Posted 08/02/2015 05:24PM #1
Hi Matthew,

I have three similar Meade 8" f/10 SCT scopes. One is fork mounted and the other two have a dovetail that lets me mount either one on a GEM or a GPS IOPTRON MiniTower.

As far as objects you can see with such a scope, there are many: (1) The Ring Nebula (M-57) in Lyra is a great view in your scope. You may want to get a 24mm and a 14mm to fill in between your 40mm and your 8mm. The 8mm is near or past the upper limit of my sky most of the time. I have both 9mm and 10mm eyepieces that get used more than 8mm.

Another good object (also in Lyra) is the Double-Double which is near Vega. You should be able to resolve all four stars in good seeing with your 8mm eyepiece. Use the 40mm to get the Double-Double in the center of the 40mm and then pump up the power (2000mm/8mm = 250 power).

Mizar and its visual companion in the handle of the Big Dipper (middle star in the dipper's handle) should be able to be seen with the un-aided eye and then with the 40mm (50 power). Then put the bright star, Mizar, into the center of your 40mm eyepiece and look carefully for Mizar's small companion by swapping in the 8mm.

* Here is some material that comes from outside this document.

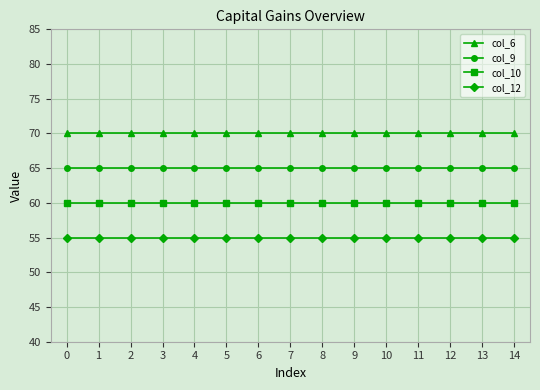

Reading left to right, what are all the values shown in this chart?

col_6: 70	70	70	70	70	70	70	70	70	70	70	70	70	70	70
col_9: 65	65	65	65	65	65	65	65	65	65	65	65	65	65	65
col_10: 60	60	60	60	60	60	60	60	60	60	60	60	60	60	60
col_12: 55	55	55	55	55	55	55	55	55	55	55	55	55	55	55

Toward the end of the week, you should get great views of craters on the moon's light-dark boundary (the terminus) with both the 40mm and the 8mm.

I have an 8-24mm Zoom made by Vixen which lets me adjust for the best view in a given night's sky and then (only if the sky permits) I swap in a 10mm, 9mm or 8mm whichever is best in the zoom.

If you wait for new moon and take your scope to a dark site, M-51, M-81, M82 and M-101 are all available in a scope like yours and mine.